_TEXT SECTION_
-.-.-
A: You certainly can grow the native cinnamon fern, Osmunda cinnamomea, here in Northeast Florida. Cinnamon fern has a compact, horizontal rhizome which is easy to grow but prefers moist to wet soil in sun or shade. This is why you often see cinnamon fern growing in the swampy areas. It may go dormant with dry soil and be slow to establish but it is a long-lived plant. One other important note – it is seldom damaged by deer. It can grow to about 2 feet tall but will die back in the winter. It’s most distinctive feature is the bright cinnamon colored fertile fronds, produced in late spring which will die by mid-summer.
A: We have several different ferns which behave themselves to much better than Boston fern but still have similar light (shady) requirements. Here are just a few: Royal fern, Osmunda regalis, can be found growing in cold hardiness zones 3-10; shrives in rich, organic soils, can reach heights up to 6 feet but will generally die back in the winter. Good news – the deer don’t seem to like it. New growth in the spring is a pretty pale pink. Giant leather fern, Acrostichum danaeifolium, is a Florida native fern. This can grow in cold hardiness zones 8b – 12b – definitely not a northern U.S. fern. Individual fronds can grow up to 12 feet tall and the plant can spread to 5 feet wide. This fern prefers to grow in moist soil and is often found along fresh water swamps. To keep the plant looking its best in cultivated areas, consider removing old fronds and annual fertilization is not required. Maidenhair fern, Adiantum spp., is also a Florida native fern. Maidenhair fern has delicate fronds and is fund more often in Central and Southern Florida in cold hardiness zoned 9-11 but could be planted along the eastern coastline. This fern might be a good choice for smaller landscape areas as it grows 3 feet tall and 3 feet wide. The southern maidenhair and brittle maidenhair grow best in alkaline soils while others grow best in acid soils. With so many of our along the coast having high soil pH readings, this is a good plant to consider for shady sites. It will cascade over the side of a container in a shady garden spot. Some of the available species include: Adiantum capillusveneris, southern maidenhair, 1.5 feet tall; A. hispidulum, rosy maidenhair, one-foot-tall, young fronds rosy brown; A. pedatum, western maidenhair, 1 to 2.5 feet tall, most popular one grown; and A. peruvianum, silver dollar maidenhair, 1.5 feet or more tall, leaf segments quite large, up to 2 inches wide. Then consider other common ferns such as holly fern, autumn fern, and staghorn fern.
-.-.-
_DATA BELOW_
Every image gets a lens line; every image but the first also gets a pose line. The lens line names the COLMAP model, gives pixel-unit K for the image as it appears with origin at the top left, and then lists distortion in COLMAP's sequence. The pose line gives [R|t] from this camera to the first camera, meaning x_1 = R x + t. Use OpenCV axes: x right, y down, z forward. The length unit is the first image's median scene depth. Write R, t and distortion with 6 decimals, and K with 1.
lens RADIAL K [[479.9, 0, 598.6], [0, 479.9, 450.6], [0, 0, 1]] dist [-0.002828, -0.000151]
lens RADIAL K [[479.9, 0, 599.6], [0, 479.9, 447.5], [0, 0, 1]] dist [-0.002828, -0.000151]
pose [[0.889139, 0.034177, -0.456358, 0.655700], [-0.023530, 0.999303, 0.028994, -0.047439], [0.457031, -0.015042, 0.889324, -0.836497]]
-.-.-
_DIRECTIONS_
1: Say whether each statement agrees with the fern text. Give yes or no and quote the deciding words from the text.
(a) Deer seldom damage cinnamon fern.
(b) Giant leather fern needs annual fertilization.
(c) Royal fern puts out pale pink new growth in the spring.
2: According to the fern text, how tall can the individual fronds of giant leather fern grow?
3: Translate this sentence from the fern text into Spanish: "Cinnamon fern has a compact, horizontal rhizome which is easy to grow but prefers moist to wet soil in sun or shade."

_ANSWERS TO THE EXERCISES_
1:
(a) Yes: "it is seldom damaged by deer"
(b) No: "annual fertilization is not required"
(c) Yes: "New growth in the spring is a pretty pale pink"

2: They can grow up to 12 feet tall.

3: El helecho canela tiene un rizoma compacto y horizontal que es fácil de cultivar, pero prefiere suelos de húmedos a mojados, al sol o a la sombra.